_EXCERPT TO READ_:
This Article is From Sep 03, 2021

Rupee Inches Higher To 73.02 Against Dollar Amid Rally In Domestic Equities

Rupee Vs Dollar Rate Today: At the interbank foreign exchange market, the domestic unit opened at 73.05 against the dollar and registered an intra-day high of 73.01.

Rupee Inches Higher To 73.02 Against Dollar Amid Rally In Domestic Equities

Rupee Vs Dollar Today: The rupee settled at 73.02 against the dollar

The rupee edged higher by four paise against the US dollar on Friday, September 3, to settle at 73.02 (provisional) amid a strong rally with a record-setting spree in domestic equities. At the interbank foreign exchange market, the domestic unit opened at 73.05 against the dollar and registered an intra-day high of 73.01. It witnessed a low of 73.15. In an early trade session, the domestic unit inched higher by two paise to 73.04 against the greenback. The rupee closed at 73.02 against the dollar, registering a gain of four paise against its previous close.

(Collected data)

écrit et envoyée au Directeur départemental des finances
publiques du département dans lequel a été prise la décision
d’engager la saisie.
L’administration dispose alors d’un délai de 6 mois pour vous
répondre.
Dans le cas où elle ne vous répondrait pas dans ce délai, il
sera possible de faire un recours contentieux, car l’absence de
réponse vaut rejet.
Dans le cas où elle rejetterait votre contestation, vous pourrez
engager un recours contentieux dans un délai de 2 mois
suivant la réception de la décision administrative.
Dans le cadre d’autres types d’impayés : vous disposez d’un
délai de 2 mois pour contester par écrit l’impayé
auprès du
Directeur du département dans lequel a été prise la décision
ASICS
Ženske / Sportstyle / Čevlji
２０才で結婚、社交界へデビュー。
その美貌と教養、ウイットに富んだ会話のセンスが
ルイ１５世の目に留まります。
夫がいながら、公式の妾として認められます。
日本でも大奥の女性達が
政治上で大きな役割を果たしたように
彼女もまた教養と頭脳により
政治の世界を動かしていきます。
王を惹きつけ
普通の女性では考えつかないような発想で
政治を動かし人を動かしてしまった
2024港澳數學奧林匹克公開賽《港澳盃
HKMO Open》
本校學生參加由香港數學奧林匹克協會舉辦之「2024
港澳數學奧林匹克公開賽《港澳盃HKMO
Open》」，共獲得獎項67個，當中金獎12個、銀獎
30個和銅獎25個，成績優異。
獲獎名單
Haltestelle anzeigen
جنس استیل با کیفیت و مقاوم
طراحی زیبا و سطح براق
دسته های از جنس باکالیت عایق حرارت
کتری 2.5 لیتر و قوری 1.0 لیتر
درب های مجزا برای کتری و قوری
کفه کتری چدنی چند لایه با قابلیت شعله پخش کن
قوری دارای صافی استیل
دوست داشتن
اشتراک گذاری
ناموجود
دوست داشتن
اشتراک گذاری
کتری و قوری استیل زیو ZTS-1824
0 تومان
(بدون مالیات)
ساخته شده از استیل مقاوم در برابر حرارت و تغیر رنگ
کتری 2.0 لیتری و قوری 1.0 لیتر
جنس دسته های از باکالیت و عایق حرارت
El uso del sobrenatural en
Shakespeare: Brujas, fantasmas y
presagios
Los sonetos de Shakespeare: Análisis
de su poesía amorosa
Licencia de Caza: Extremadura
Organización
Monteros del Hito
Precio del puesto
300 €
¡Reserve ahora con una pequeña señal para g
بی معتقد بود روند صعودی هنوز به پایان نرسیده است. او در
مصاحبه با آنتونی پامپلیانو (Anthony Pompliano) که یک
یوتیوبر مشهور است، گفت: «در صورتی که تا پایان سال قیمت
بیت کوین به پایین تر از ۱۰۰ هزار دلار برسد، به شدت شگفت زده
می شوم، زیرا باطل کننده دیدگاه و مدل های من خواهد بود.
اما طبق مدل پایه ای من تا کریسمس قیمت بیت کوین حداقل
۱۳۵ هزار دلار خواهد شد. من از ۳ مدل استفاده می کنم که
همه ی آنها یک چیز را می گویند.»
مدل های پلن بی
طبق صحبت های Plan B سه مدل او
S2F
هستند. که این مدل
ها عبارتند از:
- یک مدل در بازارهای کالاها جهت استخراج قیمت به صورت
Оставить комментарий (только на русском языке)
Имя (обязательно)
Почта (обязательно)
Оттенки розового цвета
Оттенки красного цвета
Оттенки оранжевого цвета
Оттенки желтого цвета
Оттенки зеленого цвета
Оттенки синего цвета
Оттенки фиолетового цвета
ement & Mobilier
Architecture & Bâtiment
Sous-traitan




_WHAT THE EXERCISE ASKS_: Extend the article on the rupee's close against the dollar with the next few sentences, starting right after "registering a gain of four paise against its previous close."

_TASK OUTPUT_:
On Thursday, September 2, the local unit settled at 73.06 against the American currency. Meanwhile, the dollar index, which gauges the greenback's strength against a basket of six currencies, gained 0.01 per cent to 92.23. On the back of stronger inflows and bullish equities, the domestic currency marked its second weekly gain as it strengthened 67 paise against the dollar on a weekly basis.

What analysts say:

Anindya Banerjee, DVP, Currency Derivatives & Interest Rate Derivatives at Kotak Securities:

  • What a change in weather in USDINR. After being ranged for over two months, between 74.10 and 75.00, USDINR was slammed lower, towards 73.00 levels this week, on the back of weak $ Index and rising equity markets. After a bland speech from US Fed chairman, Mr. Powel in Jackson Hole, where he dragged his feet on raising interest rates or announcing taper, USDINR came under selling pressure. This trend may not reverse soon, as traders shy away from USD and own emerging market currencies like the Indian Rupee.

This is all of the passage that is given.